On Fri, 2008-04-18 at 15:33 -0500, Mike McGrath wrote:
The only reason we haven't done this already is the inability to
the box is already up somewhere (which is something we need already)
Consider this scenario:
app1 running on xen1 (which is having high load from koji1 also on xen1)
People complain about the wiki.
We move app1 to a more free box, xen7.
high load causes CRASH
xen1 reboots. Attempts to bring app1 up (already up on xen7)
Two machines try to write to the same disk - DOOM.
There is a bit of hope in this. 1) its happened before and it seems
that the second guest sees the disk is already mounted and gets stuck at
an fsck shell. As long as we realize that that condition potentially
means the box is already up and needs to be checked... we're fine. If
someone tries to type the root password and fsck the disk... DOOM.

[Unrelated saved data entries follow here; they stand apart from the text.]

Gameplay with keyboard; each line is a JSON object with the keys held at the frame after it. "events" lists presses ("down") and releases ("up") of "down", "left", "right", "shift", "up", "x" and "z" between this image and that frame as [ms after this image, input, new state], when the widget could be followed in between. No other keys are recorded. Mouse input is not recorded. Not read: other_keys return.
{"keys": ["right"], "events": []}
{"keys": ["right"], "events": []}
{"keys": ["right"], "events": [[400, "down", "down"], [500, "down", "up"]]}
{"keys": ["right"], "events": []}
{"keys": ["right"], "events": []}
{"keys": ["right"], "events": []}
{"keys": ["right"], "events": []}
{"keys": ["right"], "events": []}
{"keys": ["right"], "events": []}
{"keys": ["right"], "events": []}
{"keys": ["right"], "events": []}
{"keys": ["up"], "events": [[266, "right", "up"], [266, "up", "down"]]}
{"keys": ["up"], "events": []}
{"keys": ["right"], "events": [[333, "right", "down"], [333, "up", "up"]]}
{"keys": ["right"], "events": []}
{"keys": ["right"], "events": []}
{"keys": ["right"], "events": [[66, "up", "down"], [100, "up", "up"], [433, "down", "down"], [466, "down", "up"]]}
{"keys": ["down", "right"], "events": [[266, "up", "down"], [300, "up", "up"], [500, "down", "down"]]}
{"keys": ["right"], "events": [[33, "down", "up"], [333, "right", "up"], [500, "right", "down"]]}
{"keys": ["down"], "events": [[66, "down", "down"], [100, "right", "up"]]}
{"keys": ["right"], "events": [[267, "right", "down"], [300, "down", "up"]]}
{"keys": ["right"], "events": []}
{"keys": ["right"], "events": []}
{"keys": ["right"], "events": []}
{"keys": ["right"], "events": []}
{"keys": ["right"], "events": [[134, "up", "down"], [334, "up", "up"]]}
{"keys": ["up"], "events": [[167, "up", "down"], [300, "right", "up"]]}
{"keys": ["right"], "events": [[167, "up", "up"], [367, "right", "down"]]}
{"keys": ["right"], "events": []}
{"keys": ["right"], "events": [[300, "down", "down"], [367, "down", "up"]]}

This is all a sign of a larger problem with the lack of open source
management tools for virtualization on more then one host at a time. I'm
a huge fan of automation so in general I'd like to
see the plan above implemented but I think we need to alter the xm
creation scripts (I'm not sure what this involves) that makes sure hosts
don't come up on the wrong xen host.
Okay so maybe we need a really-xen-startup init script which:
1. happens AFTER network, etc are up so iscsi items work
2. provides a locking capability so it can talk to 'something else' to
find out which domains are already locked and allocated to determine if
it should start them (and this is easy to circumvent stale locks on
crashing with a good db)
3. notifies on restart.
just a few thoughts...